Under Obama, the U.S. unmanned drone attacks in Pakistan have been accorded the status of a tried and true military tactic. In his short time in office, Obama has ordered twice as many such long-distance attacks as his predecessor George W. Bush. This is the same Bush who, with Guantanamo, Abu Ghraib, and waterboarding, was successful in achieving the dubious honor of a special place for the United States in the annals of human rights among western democracies. Funny that Obama’s warlike stealth flights beneath the world’s human rights radar don’t attract much global attention. He benefits from his squeaky clean image and leaves the dirty work, much as his predecessor did, to his intelligence personnel.

But one has to differentiate. Whether these executions are legal is a case by case issue and depends on the circumstances. In any case, they’re problematic for the Europeans because of human rights issues. The Americans, on the other hand, say it’s war, so all is fair. In armed conflicts, the rights of those involved shrink to zero. As cynical as it sounds, according to the proportionality principle, it’s open season. As much as these “targeted killings” carried out by the Americans outrage European human rights sensibilities, one can’t forget that death is part of fighting a war, although it’s not necessarily part of fighting the war on terror. Still, when two F-16 fighter jets finished off al-Qaida leader Abu Musab al Zarqawi four years ago, German Chancellor Angela Merkel celebrated with everyone else.

Germans were able to consider the fatal reality of warfare with the air strike called in by Bundeswehr Colonel Klein in Afghanistan that was also ordered, in his words, for the purpose of killing insurgents. He was promoted, and all charges against him were dropped. Why the Bundeswehr saw no reason for disciplinary action — despite the fact that Klein violated the rules of engagement — remains a mystery.

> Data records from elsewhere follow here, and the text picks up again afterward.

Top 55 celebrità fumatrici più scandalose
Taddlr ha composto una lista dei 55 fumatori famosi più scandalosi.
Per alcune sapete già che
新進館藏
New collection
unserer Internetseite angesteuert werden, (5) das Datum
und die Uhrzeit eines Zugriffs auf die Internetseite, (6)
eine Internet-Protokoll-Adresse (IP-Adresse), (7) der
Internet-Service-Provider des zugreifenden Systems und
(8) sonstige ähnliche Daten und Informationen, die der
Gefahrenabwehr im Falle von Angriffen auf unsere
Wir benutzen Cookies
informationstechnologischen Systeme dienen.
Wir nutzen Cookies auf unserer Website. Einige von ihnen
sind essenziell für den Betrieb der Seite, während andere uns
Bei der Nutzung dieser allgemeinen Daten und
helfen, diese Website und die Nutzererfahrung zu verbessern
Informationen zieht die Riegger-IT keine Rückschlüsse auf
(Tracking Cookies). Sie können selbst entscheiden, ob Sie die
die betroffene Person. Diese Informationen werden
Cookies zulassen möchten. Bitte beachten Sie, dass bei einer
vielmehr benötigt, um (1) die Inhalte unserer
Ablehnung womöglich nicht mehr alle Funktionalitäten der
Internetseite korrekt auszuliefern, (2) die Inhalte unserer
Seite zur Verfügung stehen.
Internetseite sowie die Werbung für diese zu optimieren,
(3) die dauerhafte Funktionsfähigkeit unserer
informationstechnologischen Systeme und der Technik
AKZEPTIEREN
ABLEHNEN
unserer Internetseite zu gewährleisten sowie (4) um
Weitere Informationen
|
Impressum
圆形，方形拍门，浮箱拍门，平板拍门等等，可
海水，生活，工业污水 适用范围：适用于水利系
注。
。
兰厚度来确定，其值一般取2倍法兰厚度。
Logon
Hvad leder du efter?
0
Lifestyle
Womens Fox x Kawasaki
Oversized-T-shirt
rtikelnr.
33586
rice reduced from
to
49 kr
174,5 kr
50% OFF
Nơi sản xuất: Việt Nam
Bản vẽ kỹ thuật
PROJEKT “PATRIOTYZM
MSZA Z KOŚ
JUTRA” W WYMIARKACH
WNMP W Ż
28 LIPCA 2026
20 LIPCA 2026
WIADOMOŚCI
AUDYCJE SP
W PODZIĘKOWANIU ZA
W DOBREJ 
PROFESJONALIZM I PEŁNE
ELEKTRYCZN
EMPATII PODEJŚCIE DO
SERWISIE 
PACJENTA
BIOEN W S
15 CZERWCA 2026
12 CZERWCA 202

One must conclude that war is, and will remain, a matter of power and not of justice.

One doesn’t have to accept all that, and German lawyers will have to investigate if and when Germans fall victim to American drones. But in human rights, politics plays a more important role than justice does. And here lies the problem inherent in “targeted killing.” The people waging the war are often the same ones who must make the peace. It should be noted that killing with drones is the most arrogant way of destroying the enemy. Those who employ these unmanned weapons should know that those who survive have been humiliated and degraded.

Perhaps this really is the future of war. But it’s not the future of peace.